Paylaş
İnsani gelişmenin en yüksek seviyesini temsil eden “hukuk devleti”ne ulaşmak ancak bütün siyasi, ideolojik ve itikadi kesimlerin ortak ve üstün değer olarak “hukuk”u benimsemesine bağlıdır.
Aksi halde iktidarı sağlam bir şekilde ele aldığını düşünenler, kendi gücünün hukukunu tesis etmeye yönelir...
Bu bizim hukuk serüvenimizin çok kısa bir özetidir: İşte vesayet yargısı, cemaat yargısı, iktidar yargısı!
DEĞİŞEN ADALET
Buna göre üç türlü HSK’mız oldu. İşte bugün HSK üyelerini iktidar bloku tayin ediyor.
Siyasi güce göre Anayasa ve Ceza Kanunu’nda değişiklikler yapıldı.
Hatta Yargıtay kararlarında temel kavramların tanımı bile siyasi devirlere göre değişiklikler gösterdi.
Evrensel hukuka en açık yargı kurumumuz olan Anayasa Mahkemesi’nin kararlarında AİHM yönünde istikrarlı bir yöneliş olmakla birlikte, OHAL konusundaki kararı siyasi ortama göre değişti.
Adli yargı “halkı düşmanlığa teşvik, örgüt, casusluk, darbeye teşebbüs” gibi kavramlara siyasi dönemden etkilenerek farklı tanımlar getirdi.
Enis Berberoğlu’nun casus, Ahmet Altan’ın, Nazlı Ilıcak’ın darbeci sayılmasına ancak pes denilebilir.
28 ŞUBAT DERSLERİ
Hukuk elbette canlı bir organizma gibi gelişir, farklı yorumlar da olur.
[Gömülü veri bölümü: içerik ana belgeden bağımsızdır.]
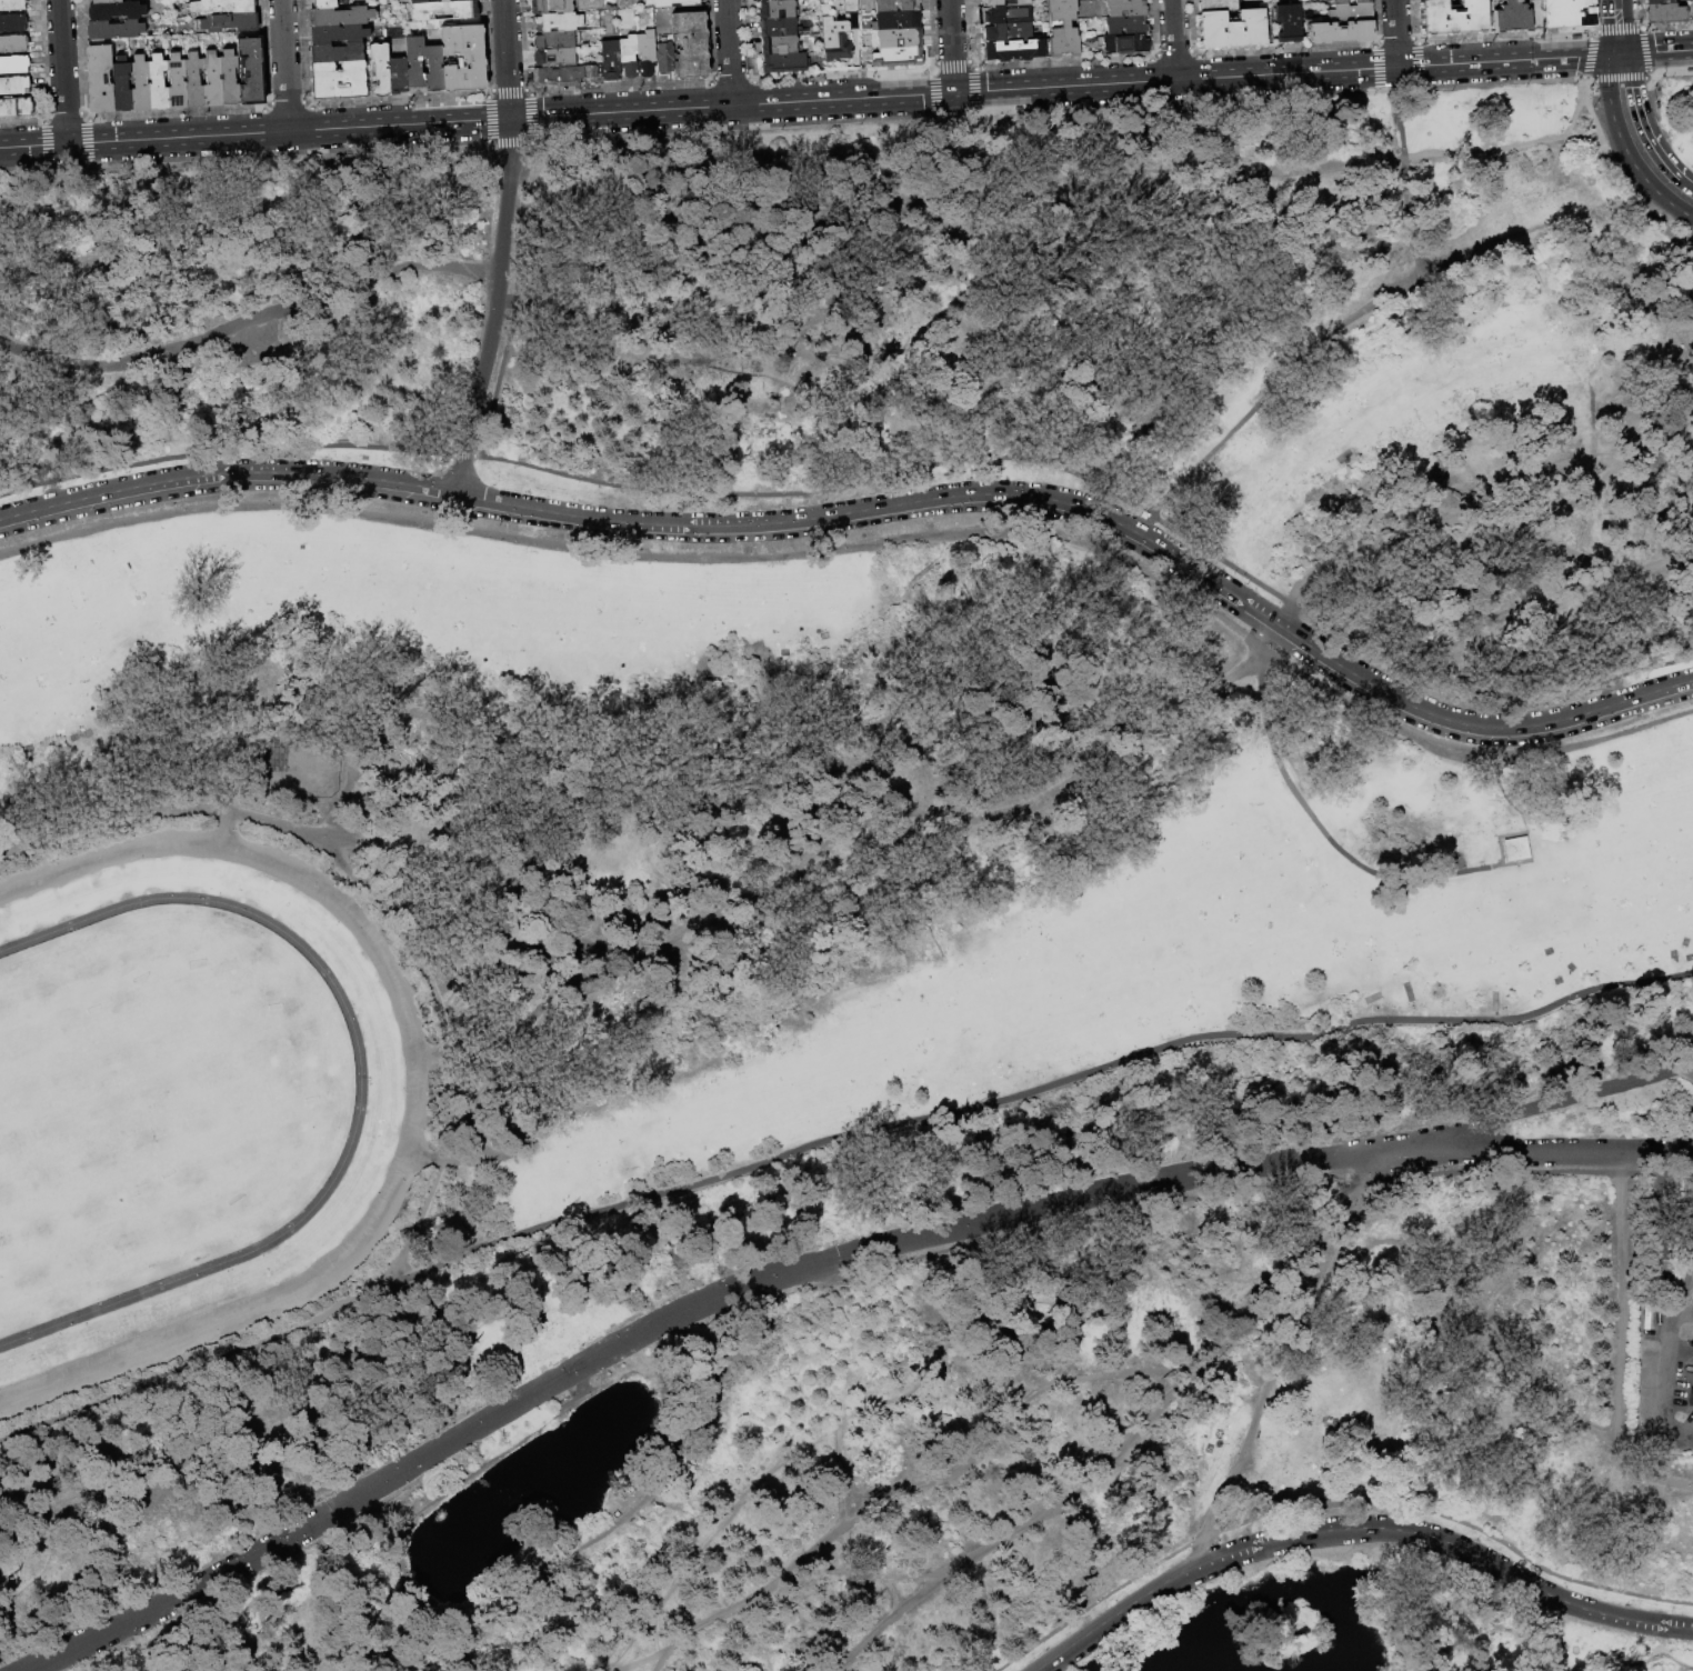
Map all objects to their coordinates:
building: (767, 0)
building: (1324, 0)
building: (106, 1)
building: (422, 1)
building: (464, 1)
building: (1348, 1)
building: (1657, 1)
building: (1004, 2)
building: (672, 3)
building: (325, 4)
road: (1617, 4)
building: (12, 5)
building: (898, 5)
building: (1218, 5)
building: (552, 6)
building: (223, 7)
building: (852, 7)
building: (1127, 8)
building: (778, 9)
building: (117, 11)
building: (444, 11)
building: (1351, 12)
building: (1566, 13)
building: (1664, 13)
building: (1008, 14)
building: (341, 16)
building: (1510, 16)
building: (1453, 18)
building: (897, 21)
building: (558, 22)
building: (13, 23)
building: (228, 23)
building: (1289, 23)
building: (1128, 25)
building: (779, 28)
building: (1064, 28)
building: (116, 30)
building: (1235, 30)
road: (1618, 31)
building: (1009, 32)
building: (1341, 32)
road: (1396, 33)
road: (1642, 33)
building: (338, 34)
road: (1504, 36)
building: (900, 38)
road: (1174, 39)
building: (556, 40)
building: (837, 40)
building: (13, 44)
building: (1126, 44)
building: (691, 46)
building: (781, 46)
road: (952, 46)
road: (1283, 50)
building: (1014, 51)
road: (1656, 51)
road: (730, 52)
building: (337, 53)
traffic signals: (1619, 53)
building: (648, 54)
building: (629, 57)
building: (899, 57)
road: (506, 58)
building: (464, 59)
building: (555, 59)
building: (666, 60)
building: (611, 61)
road: (1061, 61)
building: (785, 63)
road: (284, 64)
building: (14, 65)
building: (416, 66)
road: (1398, 66)
road: (1614, 66)
building: (435, 69)
building: (381, 70)
road: (62, 71)
building: (252, 71)
building: (100, 76)
building: (399, 76)
building: (568, 76)
building: (230, 79)
building: (192, 80)
building: (212, 81)
building: (339, 81)
building: (176, 82)
building: (157, 83)
building: (139, 85)
building: (15, 86)
building: (122, 87)
road: (843, 97)
building: (16, 108)
road: (1400, 111)
traffic signals: (511, 117)
road: (1642, 123)
road: (1593, 127)
road: (255, 131)
road: (1561, 150)
road: (1598, 156)
road: (1632, 158)
road: (1626, 169)
road: (18, 174)
road: (1689, 185)
road: (783, 194)
road: (1653, 212)
road: (1405, 218)
road: (496, 308)
road: (1351, 318)
road: (250, 319)
road: (227, 475)
road: (874, 480)
road: (1103, 518)
road: (873, 547)
road: (1284, 613)
road: (228, 713)
road: (756, 786)
road: (849, 830)
road: (1055, 841)
building: (1515, 850)
road: (397, 892)
park: (855, 896)
road: (547, 903)
road: (58, 929)
track: (58, 929)
building: (1457, 971)
park: (46, 1046)
park: (204, 1064)
road: (1027, 1087)
track: (188, 1098)
stadium: (191, 1098)
road: (1530, 1109)
track: (413, 1121)
road: (349, 1146)
track: (349, 1146)
road: (1530, 1151)
road: (1344, 1161)
park: (75, 1216)
road: (832, 1274)
road: (1143, 1281)
road: (1620, 1302)
road: (352, 1306)
road: (1626, 1309)
road: (522, 1310)
road: (1676, 1314)
building: (1648, 1317)
road: (642, 1332)
road: (1506, 1339)
road: (843, 1343)
road: (1679, 1353)
road: (957, 1354)
road: (1006, 1356)
road: (303, 1363)
road: (1139, 1370)
building: (1689, 1370)
road: (161, 1379)
road: (1659, 1394)
road: (1265, 1397)
building: (1689, 1397)
road: (396, 1401)
road: (1143, 1419)
road: (1676, 1433)
road: (304, 1438)
road: (113, 1475)
road: (632, 1505)
road: (429, 1506)
road: (1333, 1506)
road: (19, 1509)
road: (1357, 1528)
road: (714, 1530)
road: (817, 1547)
road: (44, 1558)
road: (856, 1563)
road: (413, 1573)
road: (525, 1595)
road: (1399, 1599)
road: (876, 1627)
road: (397, 1635)
road: (1555, 1637)
road: (1643, 1651)
road: (1663, 1651)
road: (1441, 1658)
road: (652, 1659)
road: (1671, 1659)
road: (1600, 1668)

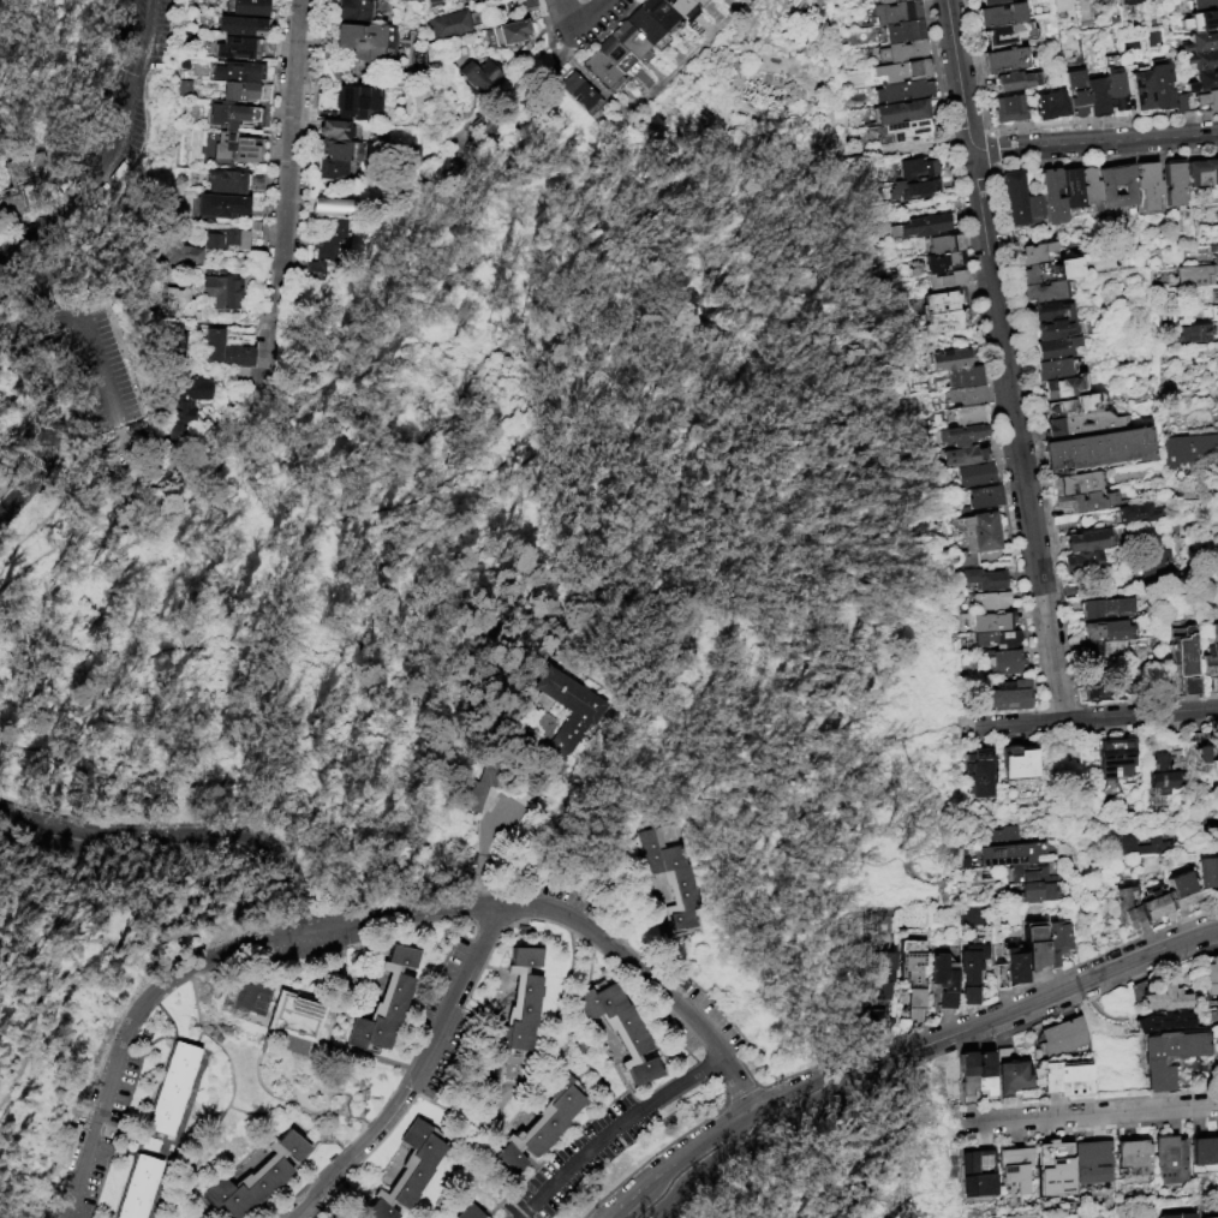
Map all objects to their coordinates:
building: (901, 0)
building: (1019, 0)
building: (1093, 0)
building: (1104, 0)
building: (886, 2)
building: (993, 2)
building: (1130, 2)
building: (700, 3)
building: (528, 4)
building: (1201, 6)
building: (248, 7)
building: (1062, 8)
building: (685, 9)
building: (354, 10)
road: (566, 12)
building: (661, 13)
building: (893, 13)
road: (590, 14)
building: (1001, 16)
building: (1210, 21)
building: (449, 25)
building: (243, 27)
building: (648, 29)
building: (904, 31)
building: (508, 34)
building: (1008, 35)
building: (1202, 43)
building: (366, 44)
building: (633, 44)
road: (136, 46)
building: (244, 49)
building: (901, 52)
building: (619, 59)
building: (1007, 61)
building: (1203, 61)
building: (903, 71)
parking lot: (134, 72)
building: (238, 72)
building: (606, 73)
road: (957, 75)
building: (483, 76)
building: (1017, 81)
building: (1205, 82)
building: (1116, 85)
building: (1162, 87)
building: (1140, 89)
building: (246, 92)
building: (581, 92)
building: (903, 92)
road: (532, 95)
building: (1078, 95)
building: (1098, 98)
building: (1197, 102)
building: (355, 103)
building: (1051, 106)
building: (1009, 110)
building: (901, 112)
building: (239, 116)
road: (121, 120)
road: (1035, 128)
building: (334, 132)
building: (903, 132)
road: (988, 133)
road: (1093, 141)
building: (242, 147)
road: (992, 149)
building: (339, 151)
road: (1104, 160)
building: (913, 169)
building: (330, 171)
road: (972, 172)
building: (1203, 173)
building: (228, 182)
building: (21, 184)
building: (1175, 185)
building: (1150, 186)
building: (914, 188)
building: (1072, 189)
road: (287, 190)
building: (1092, 190)
building: (1108, 190)
building: (1054, 197)
building: (1014, 198)
building: (223, 206)
building: (1036, 209)
building: (331, 210)
road: (39, 220)
building: (922, 226)
building: (228, 240)
building: (945, 243)
building: (325, 245)
building: (1036, 254)
building: (184, 256)
building: (1216, 256)
building: (944, 261)
building: (1049, 272)
building: (1197, 276)
building: (949, 280)
building: (1048, 291)
building: (225, 292)
building: (941, 302)
building: (180, 303)
building: (1052, 311)
road: (39, 319)
building: (950, 320)
road: (977, 326)
building: (1198, 326)
building: (1060, 330)
building: (174, 342)
building: (1058, 350)
building: (227, 351)
building: (955, 358)
road: (98, 362)
building: (1055, 370)
parking lot: (85, 373)
building: (966, 376)
building: (1061, 388)
building: (969, 394)
building: (188, 404)
building: (1078, 405)
road: (1029, 411)
building: (972, 415)
building: (1084, 424)
road: (46, 425)
building: (964, 434)
road: (22, 435)
building: (1097, 449)
building: (1187, 450)
building: (968, 455)
road: (1018, 457)
building: (978, 474)
building: (1077, 484)
road: (416, 494)
building: (988, 497)
building: (1086, 502)
building: (1140, 514)
road: (40, 516)
road: (145, 530)
building: (981, 530)
building: (1088, 542)
building: (1084, 563)
building: (1154, 563)
building: (986, 578)
building: (993, 601)
building: (1108, 609)
building: (994, 621)
building: (1110, 631)
building: (999, 639)
building: (1183, 648)
building: (1114, 651)
park: (449, 653)
building: (1211, 654)
building: (1005, 662)
road: (1032, 682)
building: (1093, 683)
road: (1070, 684)
building: (1191, 686)
building: (1013, 697)
road: (1156, 700)
road: (1084, 706)
road: (998, 712)
road: (1088, 718)
building: (580, 719)
road: (930, 730)
road: (1088, 730)
road: (959, 731)
building: (1117, 755)
building: (1022, 763)
building: (1205, 765)
building: (1166, 772)
building: (982, 773)
road: (254, 777)
building: (480, 789)
road: (173, 838)
building: (1001, 838)
road: (481, 847)
building: (1139, 847)
building: (1016, 855)
road: (1085, 872)
building: (1208, 873)
building: (672, 874)
building: (1033, 875)
building: (1042, 893)
building: (1182, 894)
building: (1158, 905)
building: (1132, 910)
road: (334, 914)
road: (29, 915)
road: (1158, 930)
road: (119, 938)
building: (1060, 944)
building: (1037, 947)
road: (252, 967)
building: (1012, 972)
building: (974, 973)
building: (914, 974)
building: (946, 975)
building: (1212, 977)
building: (881, 987)
parking lot: (252, 998)
building: (1167, 1000)
road: (1039, 1001)
building: (386, 1005)
building: (521, 1007)
building: (299, 1018)
building: (1162, 1022)
building: (622, 1030)
building: (1064, 1038)
road: (14, 1052)
building: (1217, 1056)
building: (1172, 1057)
road: (737, 1063)
building: (979, 1074)
building: (1013, 1074)
road: (420, 1075)
building: (1069, 1080)
road: (683, 1087)
road: (739, 1087)
building: (175, 1091)
road: (806, 1092)
road: (739, 1094)
road: (918, 1098)
road: (810, 1100)
building: (302, 1113)
road: (1084, 1117)
building: (312, 1119)
building: (306, 1123)
building: (543, 1123)
road: (757, 1123)
road: (690, 1130)
building: (1205, 1151)
road: (583, 1153)
building: (1135, 1155)
building: (1171, 1161)
road: (678, 1162)
building: (1094, 1163)
building: (1055, 1169)
road: (703, 1172)
building: (407, 1174)
building: (979, 1175)
building: (1014, 1176)
building: (258, 1180)
building: (142, 1188)
building: (472, 1213)
building: (1178, 1215)
building: (1216, 1217)

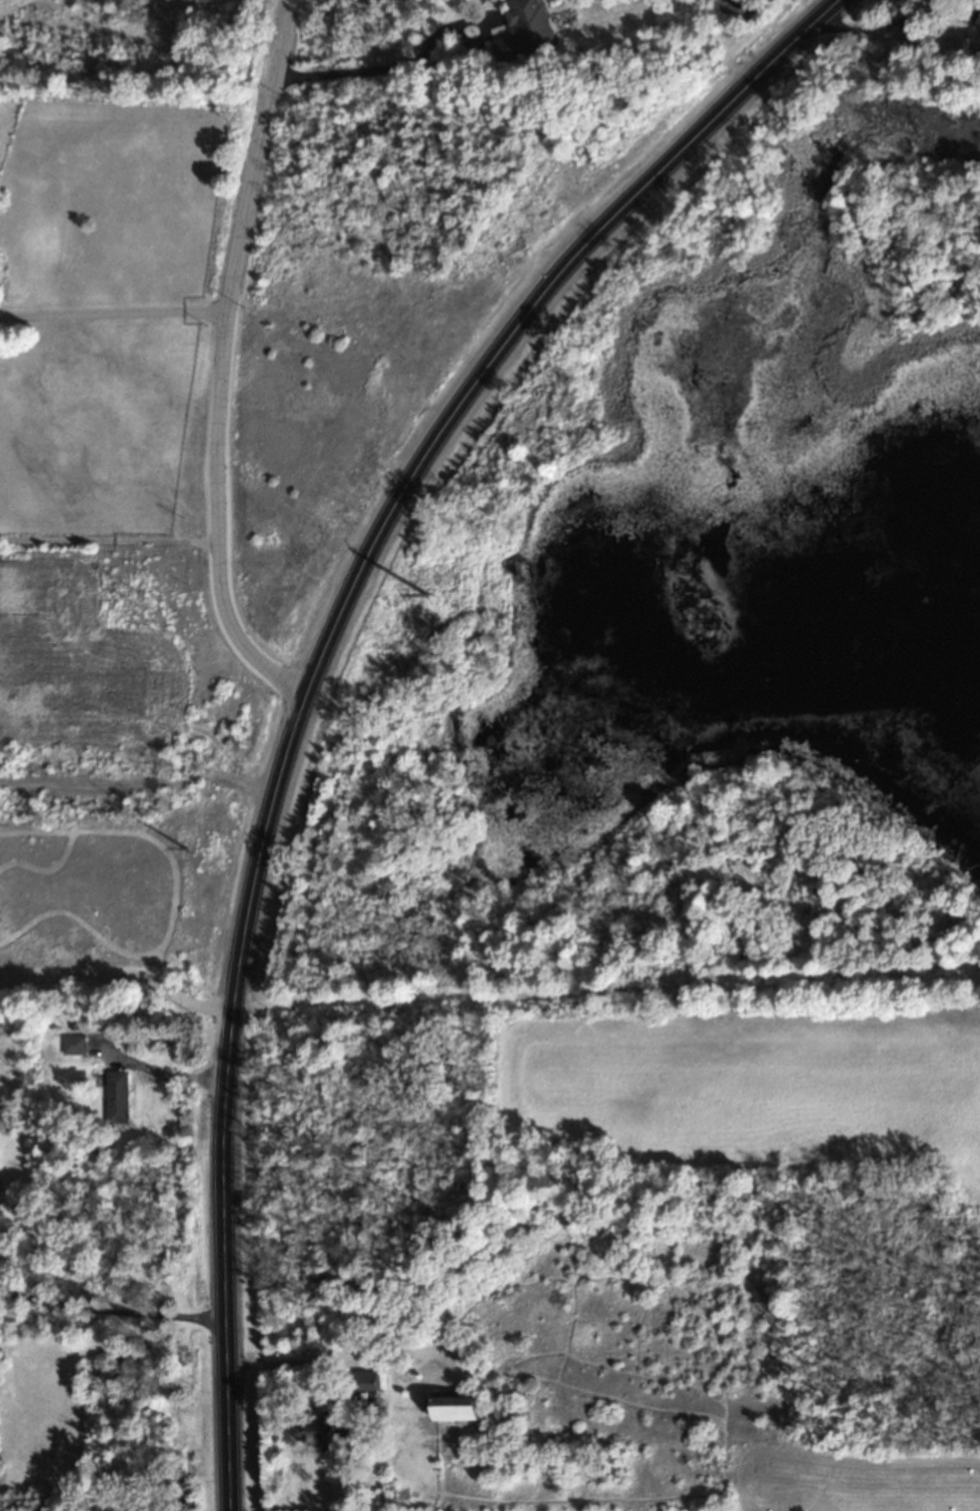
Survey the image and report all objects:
road: (893, 24)
building: (525, 31)
road: (382, 66)
road: (112, 314)
road: (217, 369)
road: (108, 543)
power tower: (427, 598)
power tower: (139, 601)
road: (319, 668)
road: (140, 782)
power tower: (183, 851)
road: (119, 979)
road: (605, 996)
building: (75, 1047)
road: (160, 1073)
building: (118, 1099)
road: (113, 1309)
road: (292, 1363)
building: (363, 1382)
building: (459, 1410)
building: (321, 1435)

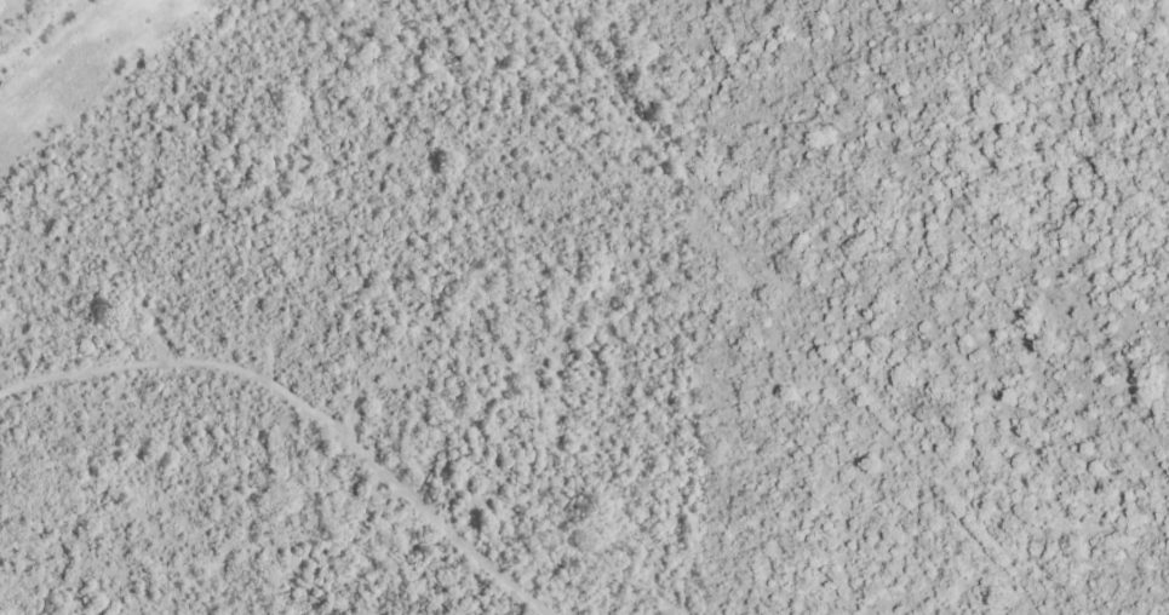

Sorun her devirde siyasi gücün yargıyı etkisi altına almasıdır.
“Biz” odaklı düşündüğümüz için dün ve bugün “bizimkiler”in hukuku eğip bükmesine duyarsız kalıyoruz.
28 Şubat döneminde hukukun çiğnenmesine karşı seküler kesim ne tepki göstermişti?!
Bir tek saygın adalet bakanlarımızdan Sayın Hikmet Sami Türk, belirli maddeleri taraflı uyguladığı için Yargıtay’ı eleştirmişti. (O zamanki 312. madde, ‘irticacılar’ diye damgalananlara karşı sopa gibi kullanılırdı.)
Böyle kaliteli adalet bakanlarımız olmuştu ama genelde adalet siyasete feda edilmektedir.
28 Şubat’ta adalet için yürüyen muhafazakârlar, bugün adalet için yürüyenlere nasıl davranıyor?
Hiç olmazsa bir “anlayış” çabası görülüyor mu?
DİNÇER’İN SORUSU
Bu konuda Ömer Dinçer’in yazdıkları tarihe düşülen not değerindedir.
Prof. Dinçer iktidarın reformlar döneminde başbakanlık müsteşarıydı, idari reformlarda teknik imza onundur. Bakanlık da yaptı.
Sayın Dinçer Haber Türk’te “AK Parti’nin adalet yürüyüşü ile imtihanı” başlıklı yazısında diyor ki:
“Bu olay karşısında AK Parti’nin tutumu geçmişin mağdur ve mazlumunu hiç yansıtmıyor.
AK Parti kadrolarının bütün tecrübesi, niyet okuma karşısında söylemin, devlet gücü karşısında insan hak ve özgürlüklerinin kazandığıdır. Bu tecrübeye rağmen niyet okumak, ‘Adalet’ diyen herkesi teröristlerle ve darbecilerle aynı cepheye itmek, eylemi küçümsemek ve itibarsızlaştırmaya çalışmak nasıl yorumlanmalı?”
KENDİMİZE SORMAK
Muhafazakâr kesim kendisine bunu sorduğu zaman...
Diğer kesim kendisine “28 Şubat’ta ne yapmıştık?” diye sorduğu zaman...
Hukukun siyasetten üstün olduğu konusunda .bizde de genel bir kültür gelişir.
O zaman yargının bağımsızlığı ve tarafsızığlı için, kuvvetler ayrığına dayalı yeni bir anayasa ve adli düzenlemeler yapmak gerektiği konusunda birlikte çalışmak ve mutabakata varmak mümkün olur.
Başka da yolumuz yok.
Siyasi güç için, siz-biz diyerek yeterince kavga etmedik mi?